I have a batch job that reads through approximately 33 million rows in Cassandra, using the AllRowsReader
as described in the Astyanax wiki:
new AllRowsReader.Builder<>(getKeyspace(), columnFamily)
.withPageSize(100)
.withIncludeEmptyRows(false)
.withConcurrencyLevel(1)
.forEachRow(
row -> {
try {
return processRow(row);
} catch (Exception e) {
LOG.error("Error while processing row!", e);
return false;
}
}
)
.build()
.call();
If some sort of error stops the batch job, I would like to be able to pick up and continue reading from the row where it stopped, so that I don't have to start reading from the first row again. Is there any fast and simple way to do this?
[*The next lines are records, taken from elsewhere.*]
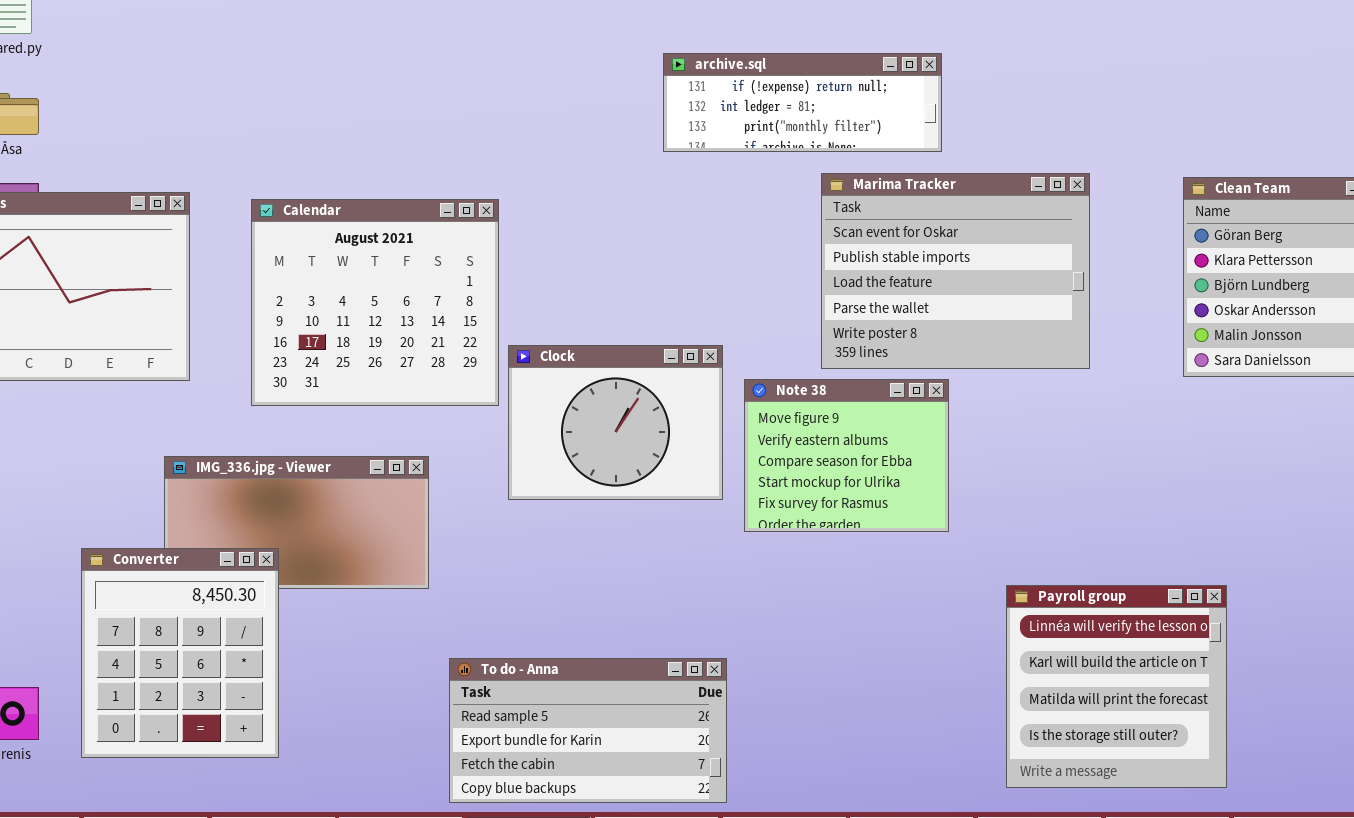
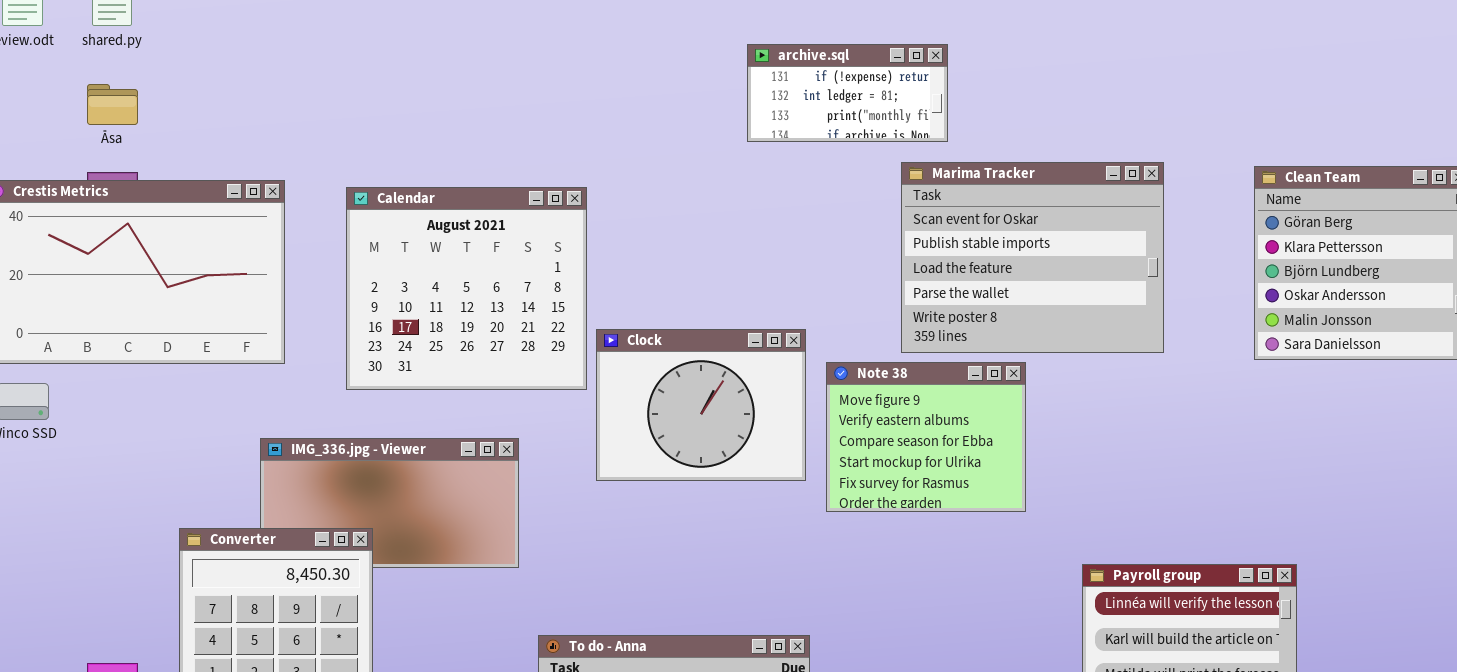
archive.sql: [663,53,942,152] -> [747,44,948,142], resized

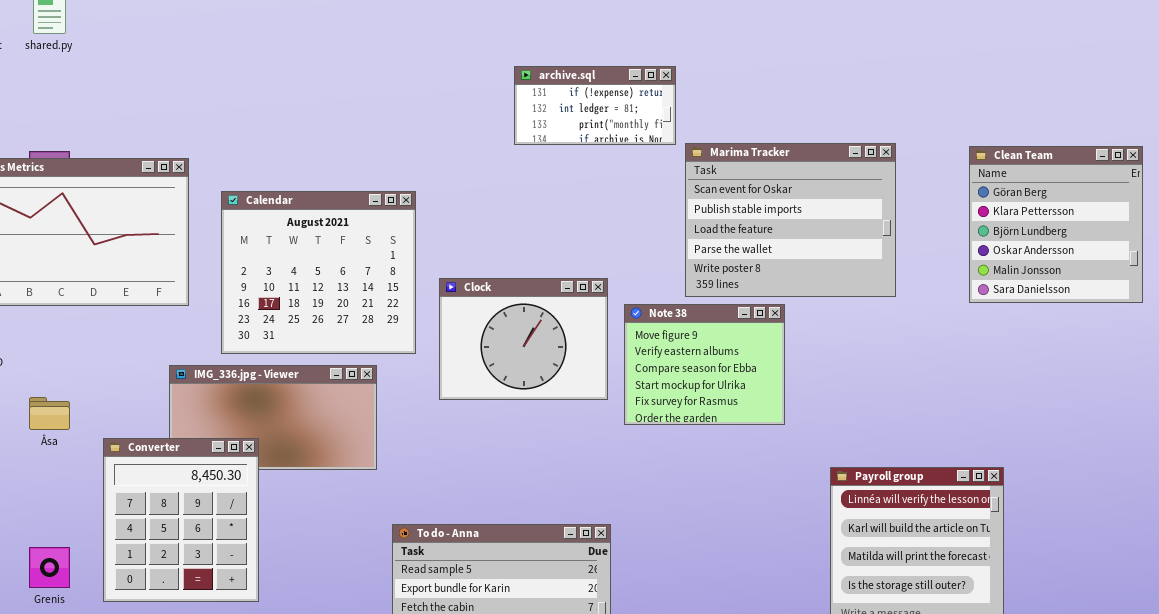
archive.sql: [747,44,948,142] -> [514,66,676,145], moved
Åsa: [87,84,138,125] -> [29,397,70,430], moved
Calendar: [346,187,587,390] -> [221,191,416,354], moved

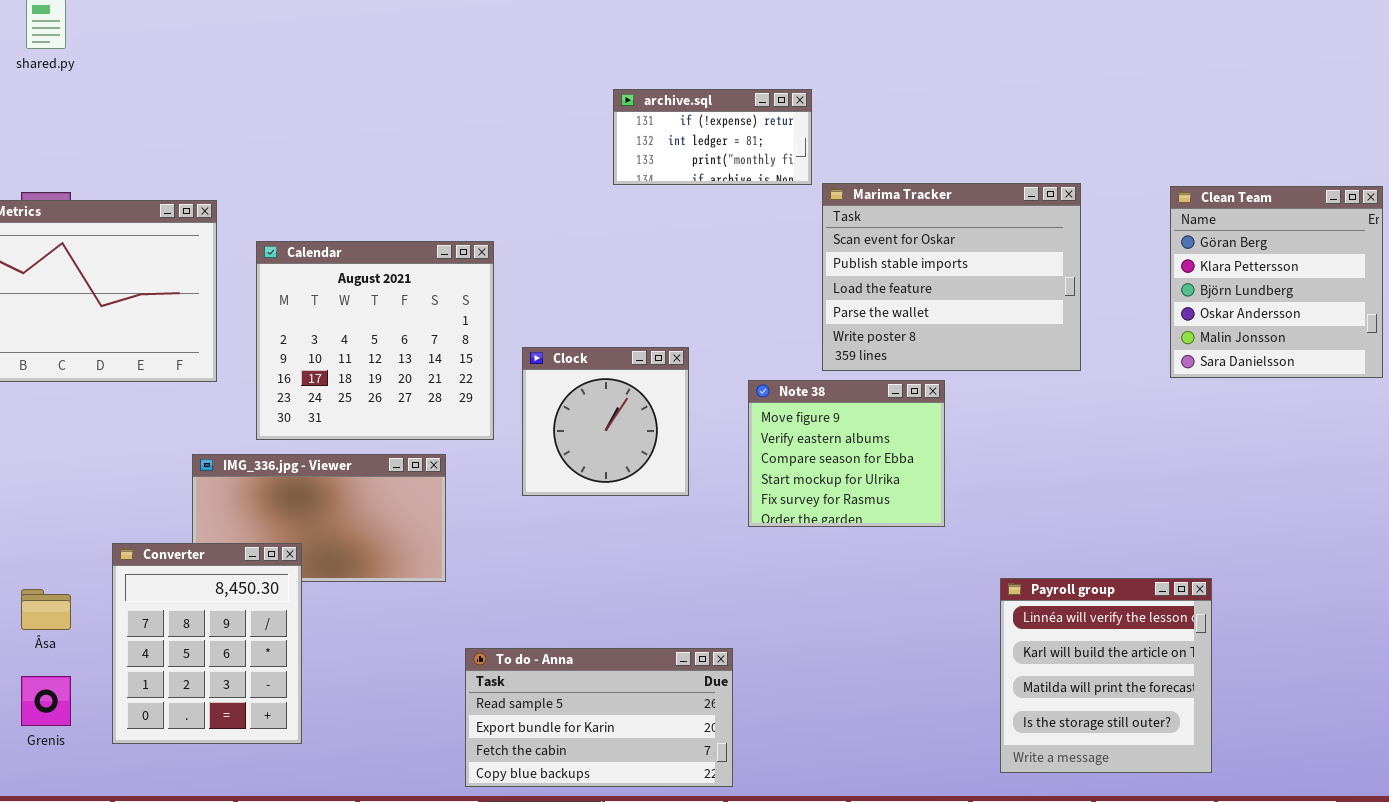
Clock: [439,278,608,400] -> [522,347,689,496], resized
Åsa: [29,397,70,430] -> [21,589,71,630], moved

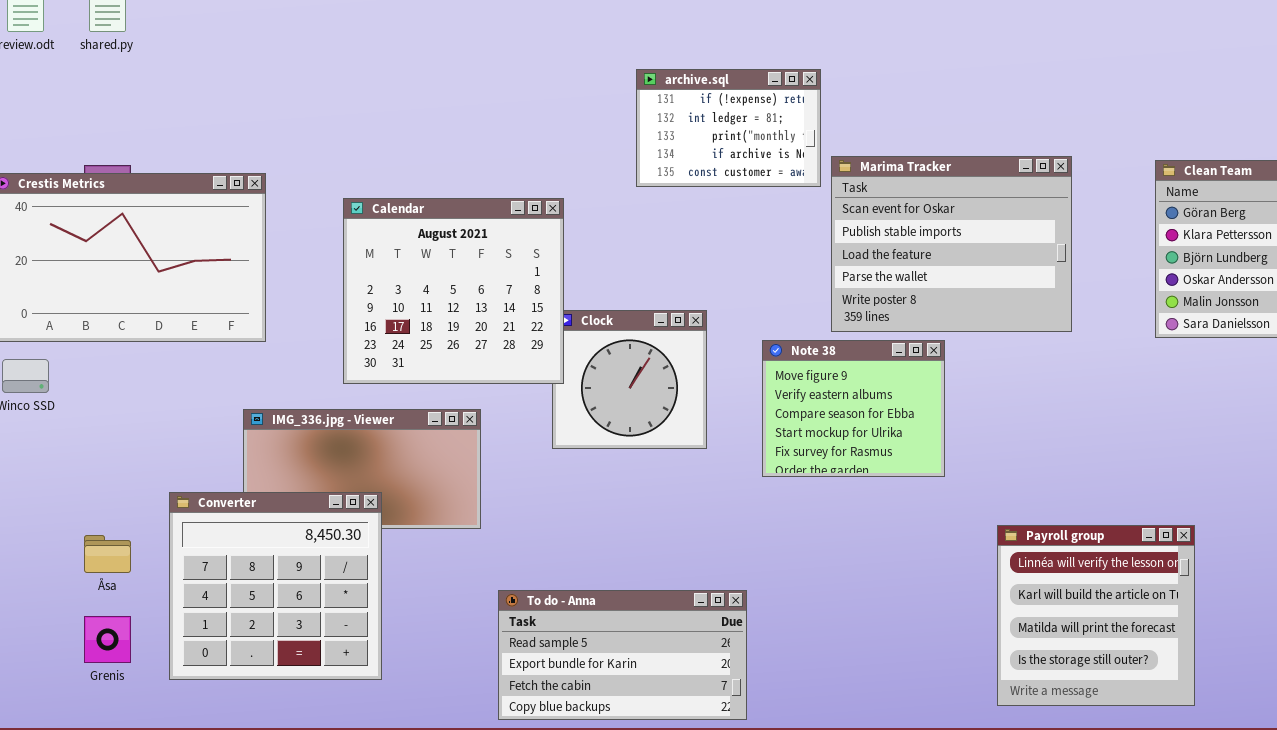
archive.sql: [613,89,812,185] -> [636,69,821,187], resized
Calendar: [256,241,494,440] -> [343,198,564,384], moved
Converter: [112,543,302,744] -> [169,492,382,680], resized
Or isn't the AllRowsReader
the right fit for this kind of task?
Since nobody has answered let me try this one. Cassandra uses partitioners to determine in which node it should place the row. There are mainly two type of partitioners: 1) Ordered 2) Unordered
https://docs.datastax.com/en/cassandra/2.2/cassandra/architecture/archPartitionerAbout.html
In case of Ordered Partitioner, rows are placed according to the lexicographic order.But in case of Unordered Partitioner you dont have any way to know about the order.
Ordered Partitioner are regarded as anti-pattern in cassandra because it makes cluster distribution pretty difficult. https://docs.datastax.com/en/cassandra/2.2/cassandra/planning/planPlanningAntiPatterns.html
I am assuming you should be using unordered partitioner in your code. So currently there is no way to tell cassandra which is using unordered partitioner that start from this particular row.
I hope this answers your question